**Document text**:
In exchange for a partnership, Dick reveals to Bob that he is in cahoots with Jim Cummins, an elusive gang member conspiring to capture Jesse for a bounty. Jesse visits Ed Miller (Garret Dillahunt), another former gang member, who unwittingly gives away information on Cummins’ plot. Thus, Jesse lures Ed deep into the woods and kills him, before going on a hunt for Jim. Jesse stops by Kansas City to bring Dick along for the hunt, and the two head to Bill Ford’s farm, where Jim usually stays. Bill is married to Jim’s sister, and is Bob and Charley’s paternal uncle. At the farm, Dick and Jesse are greeted by Albert Ford, Bill’s young son. Although Albert does not know where Jim is staying, Jesse brings the child to a barn nearby and violently beats him. Dick stops Jesse to prevent further harm to the boy. Confused and frightened, Jesse begins weeping and rides away to regather himself. Dick decides to travel back to Martha’s farm, and in doing so conveniently apologizes to the Fords for Jesse.
Wood returns from Kentucky to the Bolton farmhouse in a wintery morning. While Dick is still asleep upstairs with Bob and Charley, Wood retells his shooting scrape with Dick to Martha and Wilbur (another Ford brother) in the kitchen. When Wood discovers Dick is upstairs, he rushes up the staircase to the closed bedroom door, and Bob and Dick prepare themselves for the imminent gunfight. Wood kicks the door open, and the shooting begins. Charley jumps out of a window to dodge the gunfire, spraining his ankle, as Robert cowers in his bed. After a short gun battle, Bob shoots Wood in the back of the head, mortally wounding him. After Wood dies, the Fords dump his body in the woods nearby and hatch a plan to conceal this event from Jesse.

**Task instructions**:
1. Answer these questions using the plot summary:
(a) Who greets Dick and Jesse at Bill Ford's farm?
(b) From where does Wood return to the Bolton farmhouse?
(c) What injury does Charley suffer when he jumps out of the window?
2. Write the next portion of the plot summary, beginning after its final sentence.

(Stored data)

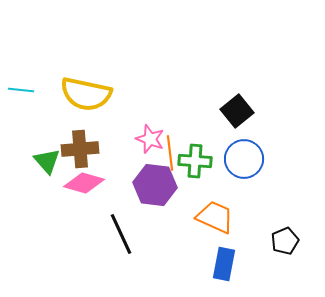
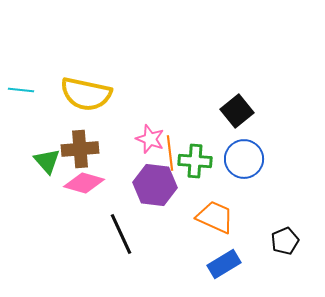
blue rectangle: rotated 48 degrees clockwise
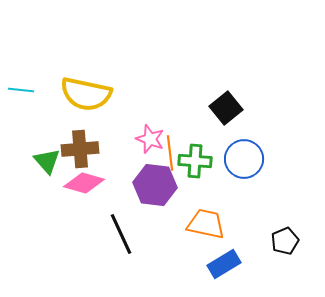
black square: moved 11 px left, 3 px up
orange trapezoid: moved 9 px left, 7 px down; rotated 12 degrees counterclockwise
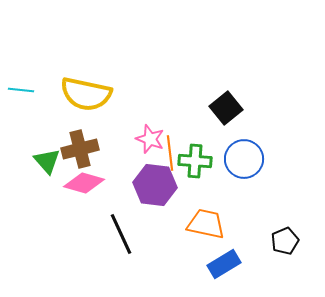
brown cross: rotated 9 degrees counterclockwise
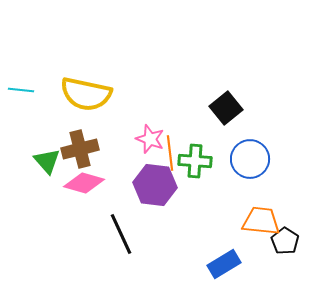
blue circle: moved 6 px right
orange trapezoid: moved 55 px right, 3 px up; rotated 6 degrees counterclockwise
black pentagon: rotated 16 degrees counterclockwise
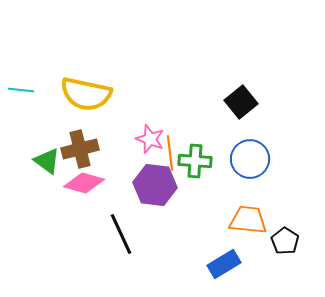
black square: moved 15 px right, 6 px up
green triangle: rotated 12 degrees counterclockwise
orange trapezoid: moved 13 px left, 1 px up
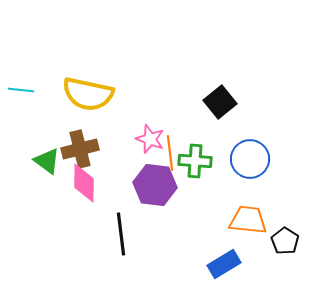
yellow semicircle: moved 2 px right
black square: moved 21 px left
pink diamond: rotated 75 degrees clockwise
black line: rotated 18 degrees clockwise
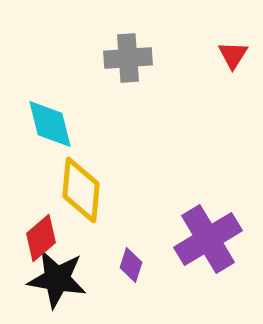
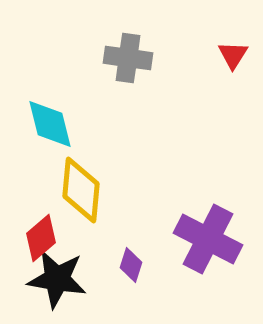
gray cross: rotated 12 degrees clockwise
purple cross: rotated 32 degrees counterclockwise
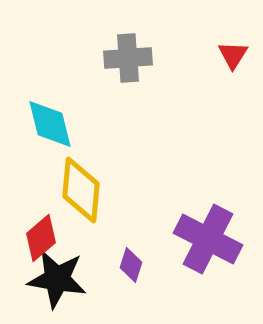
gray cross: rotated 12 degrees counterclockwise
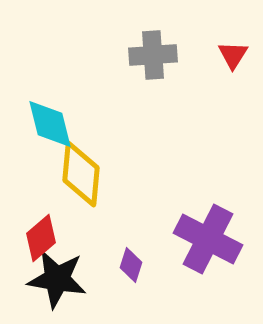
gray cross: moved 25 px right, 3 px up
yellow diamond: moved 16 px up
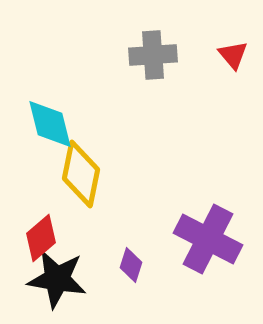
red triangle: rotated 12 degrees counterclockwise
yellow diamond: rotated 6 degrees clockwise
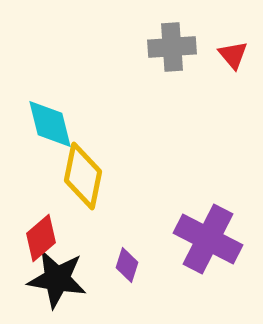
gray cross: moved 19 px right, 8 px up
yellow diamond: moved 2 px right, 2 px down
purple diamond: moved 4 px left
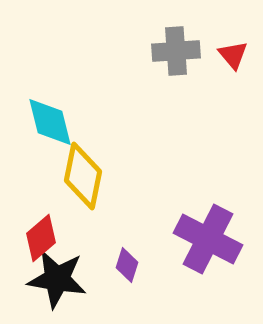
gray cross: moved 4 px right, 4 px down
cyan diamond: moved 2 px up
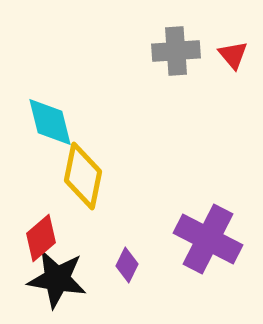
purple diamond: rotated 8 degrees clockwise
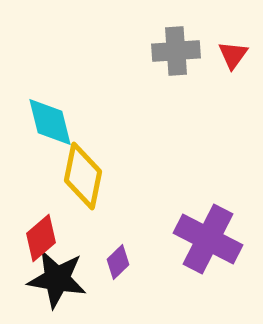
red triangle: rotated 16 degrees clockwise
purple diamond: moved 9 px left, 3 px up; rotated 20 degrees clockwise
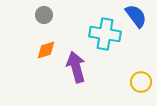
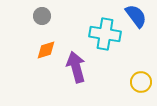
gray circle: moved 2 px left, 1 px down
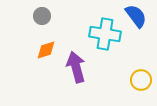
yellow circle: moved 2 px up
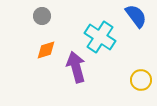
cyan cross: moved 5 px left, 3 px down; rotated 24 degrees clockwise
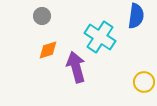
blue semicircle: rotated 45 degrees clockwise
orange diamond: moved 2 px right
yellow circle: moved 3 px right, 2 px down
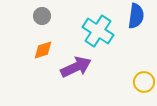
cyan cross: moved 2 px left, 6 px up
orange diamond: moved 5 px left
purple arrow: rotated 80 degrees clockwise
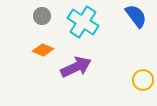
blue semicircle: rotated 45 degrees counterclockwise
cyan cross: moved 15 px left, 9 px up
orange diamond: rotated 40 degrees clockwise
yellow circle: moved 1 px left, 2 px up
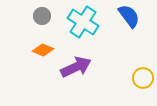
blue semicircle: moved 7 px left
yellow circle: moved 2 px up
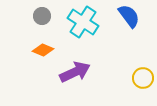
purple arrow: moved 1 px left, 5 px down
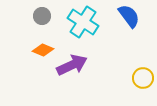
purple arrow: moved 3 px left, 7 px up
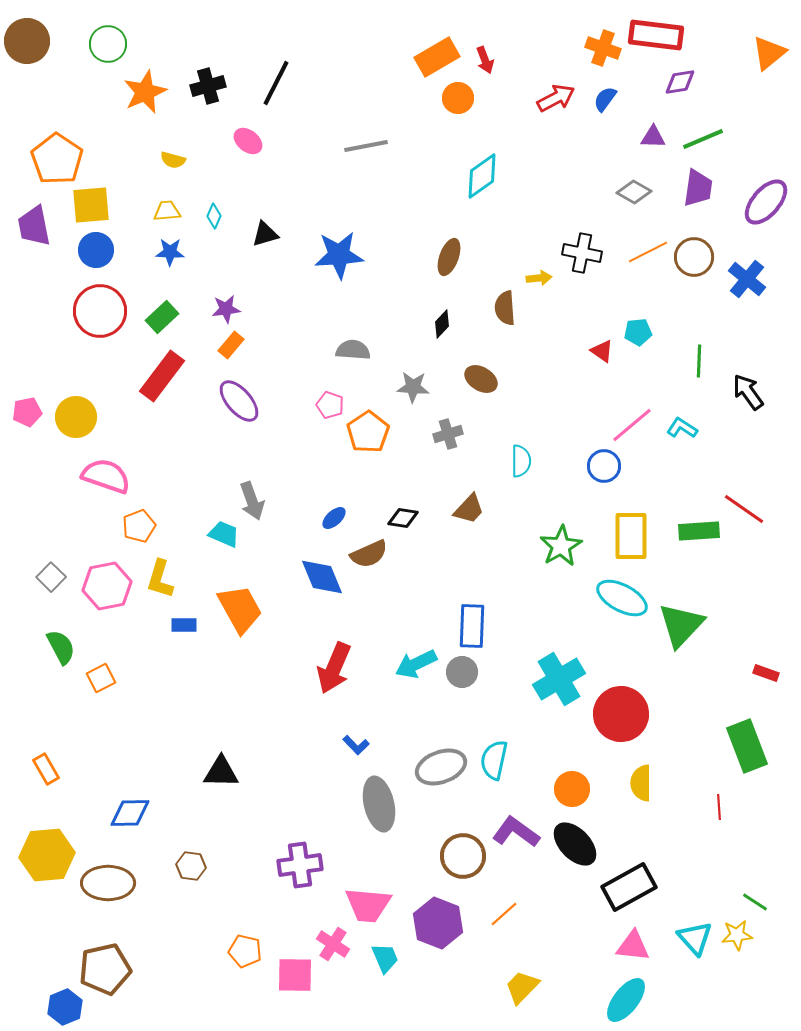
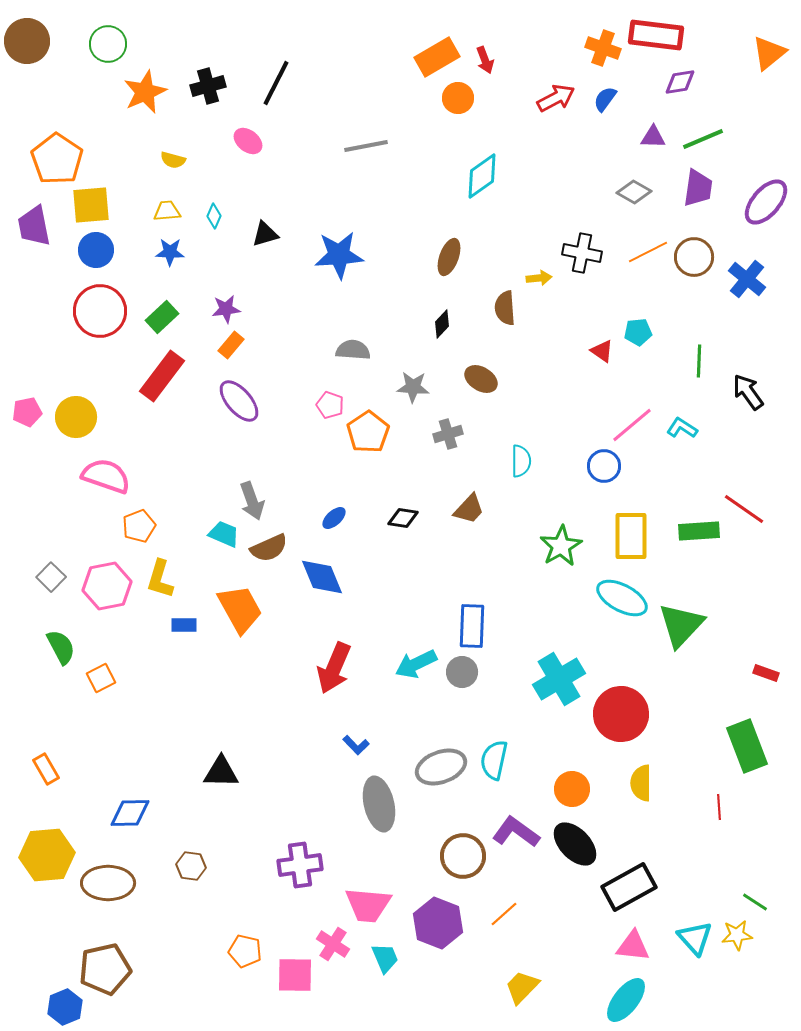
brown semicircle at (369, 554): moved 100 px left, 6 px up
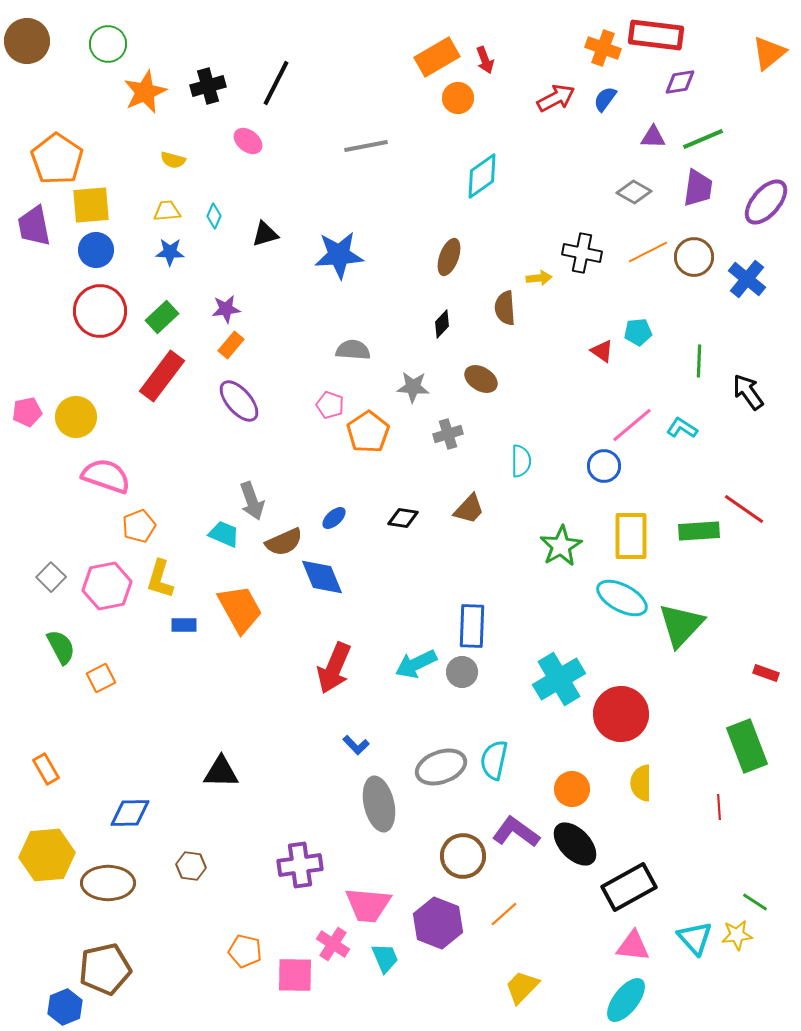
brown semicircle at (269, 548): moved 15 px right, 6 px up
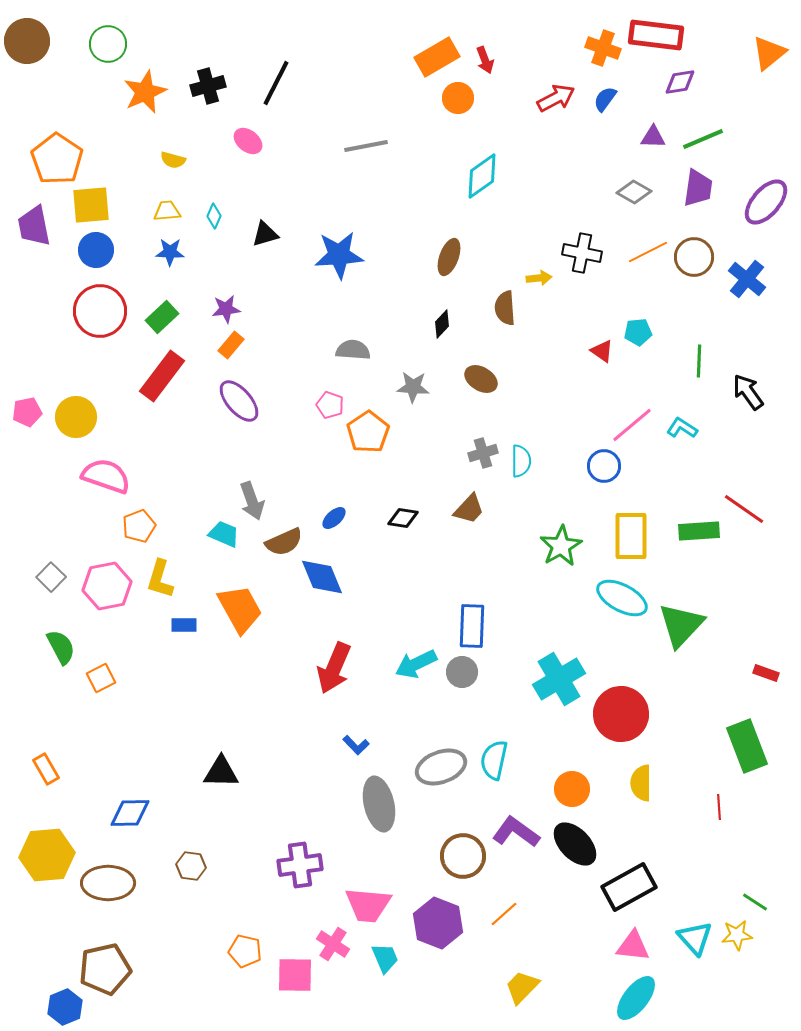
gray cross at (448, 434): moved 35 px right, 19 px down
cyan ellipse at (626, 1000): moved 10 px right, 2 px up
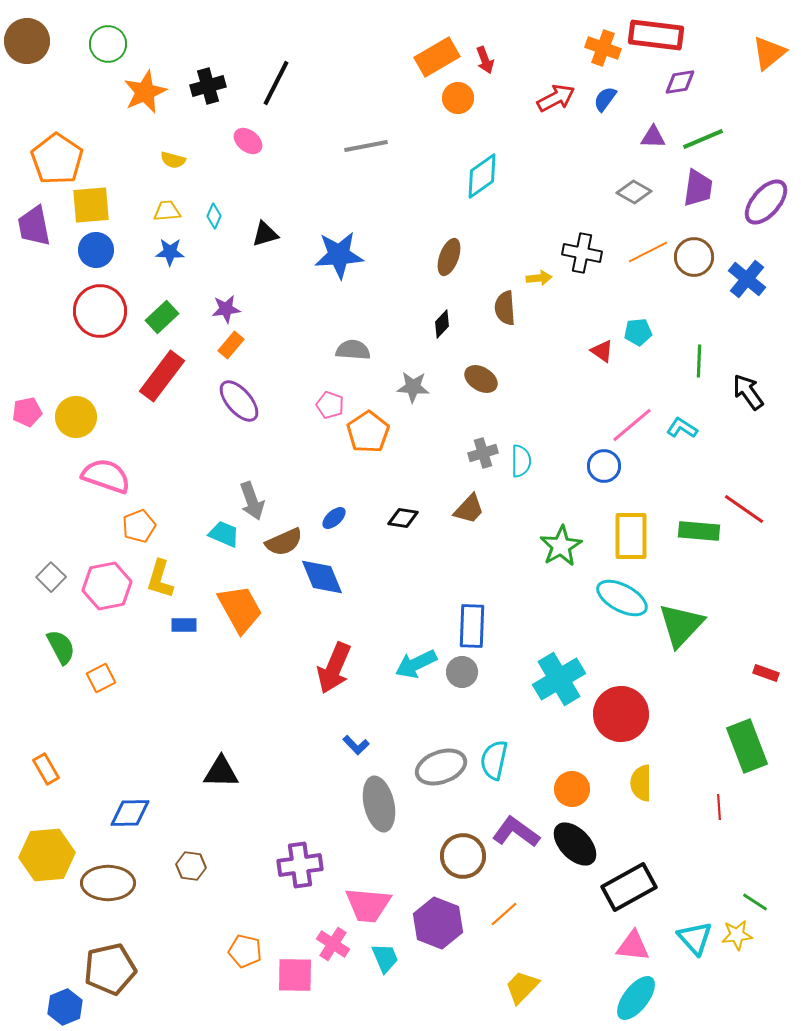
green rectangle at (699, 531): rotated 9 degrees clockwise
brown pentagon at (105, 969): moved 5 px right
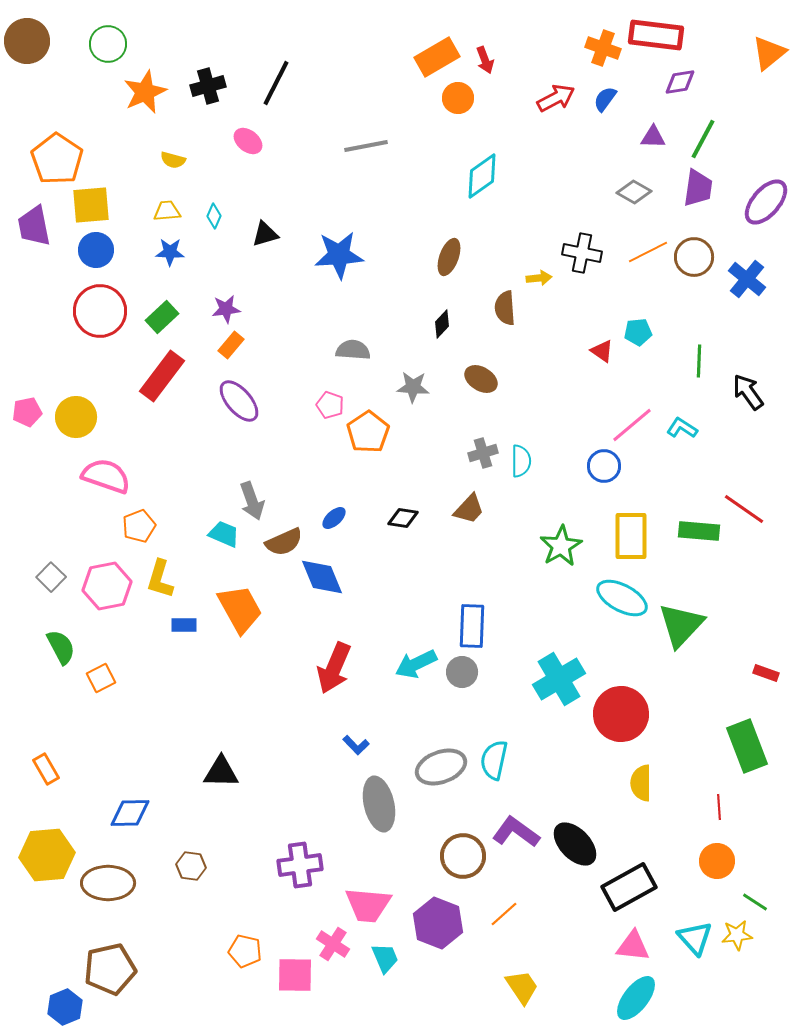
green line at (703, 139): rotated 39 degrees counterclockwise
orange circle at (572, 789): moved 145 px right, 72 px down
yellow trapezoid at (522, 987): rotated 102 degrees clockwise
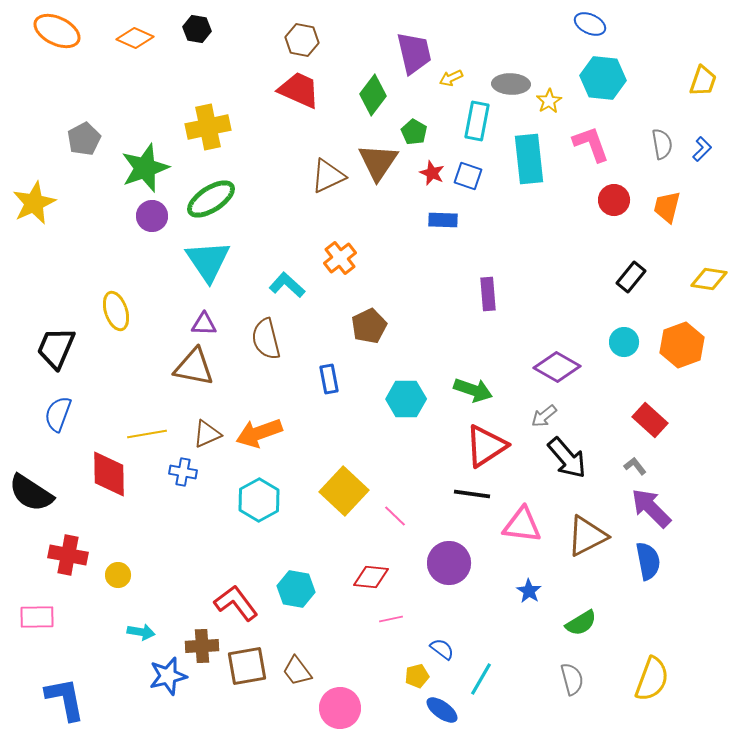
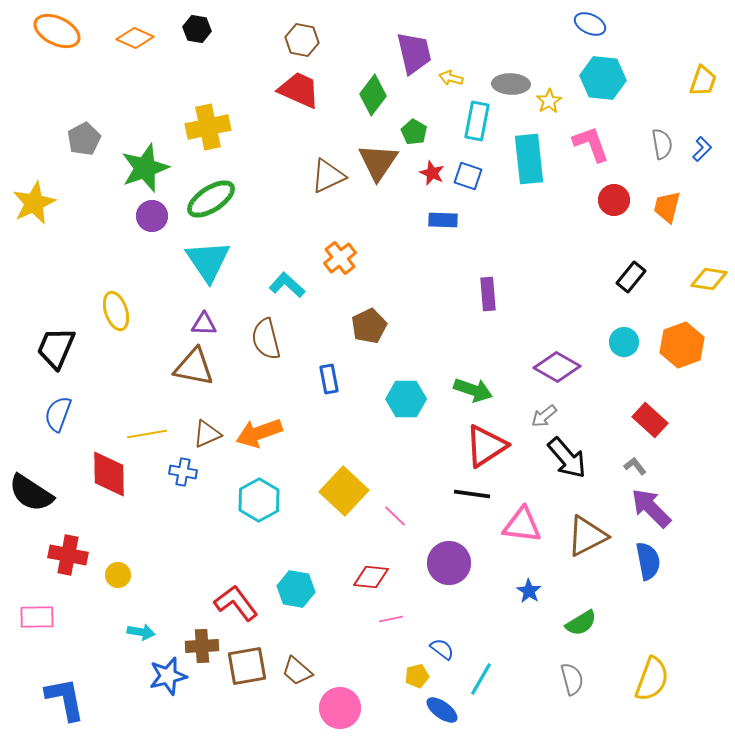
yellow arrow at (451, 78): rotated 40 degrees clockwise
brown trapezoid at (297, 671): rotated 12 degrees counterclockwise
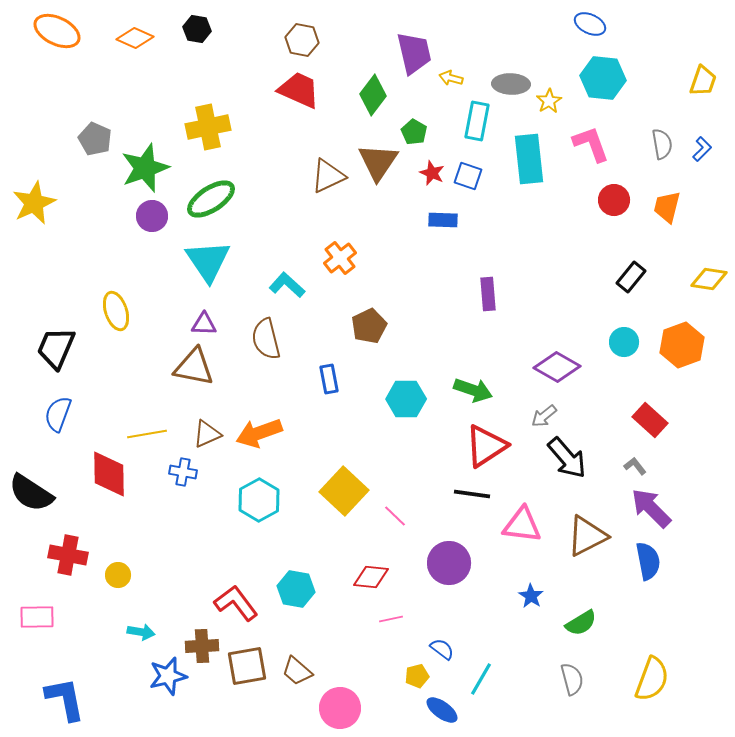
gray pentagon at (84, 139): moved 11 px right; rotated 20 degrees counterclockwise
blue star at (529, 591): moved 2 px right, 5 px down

**Results of the exercise**:
1.
(a) Albert Ford, Bill's young son.
(b) Kentucky.
(c) A sprained ankle.

2.
Jesse re-emerges one night to pay a visit to the Fords. During dinner, Jesse notices Bob’s anxiety and forces Bob to tell a story. Bob then reluctantly recites a long list of similarities he has with Jesse. Jesse is somewhat disturbed by this, and in return tells a story about once killing a man who held a grudge against him, explaining how Bob slightly reminds him of that man. Bob, now humiliated, throws a fit and miserably leaves the room, while Jesse and Charley plan a trip to St. Joseph, Missouri. At his home in St. Joseph, Jesse learns of Wood’s disappearance.
Bob begins to lose respect for Jesse as he realizes the nickel books about Jesse he had read during his childhood have little resemblance to the man he now knows. Consequently, Bob talks with Kansas City police commissioner Henry Craig (Michael Parks), saying that he has information regarding Jesse James’s whereabouts. To prove his allegiance with the James Gang, Bob urges Craig to arrest Dick Liddil, who has been staying at the Bolton farmhouse. Days after Dick’s arrest, Bob attends a party held by the Governor of Missouri, Thomas T. Crittenden (James Carville), celebrating Henry Craig’s efforts to finally rid Jackson County of the James Gang. To Bob’s surprise, Dick Liddil has been released from jail and is now meeting with the governor. It is revealed that authorities aren’t particularly interested in prosecuting Liddil; they’re really after Jesse James. To save himself, Liddil has disclosed information about the James Gang’s robberies in his confession. Afterward, Bob is brought into a meeting with the governor, and subsequently strikes up a deal with him. Bob is given 10 days to capture or assassinate Jesse James for a bounty of $10,000, and is given further instructions by Craig’s partner, Sheriff James Timberlake (Ted Levine). Meanwhile, on the way back from St. Joseph, Jesse talks to Charley about suicide. Charley then convinces Jesse to take Bob under his wing.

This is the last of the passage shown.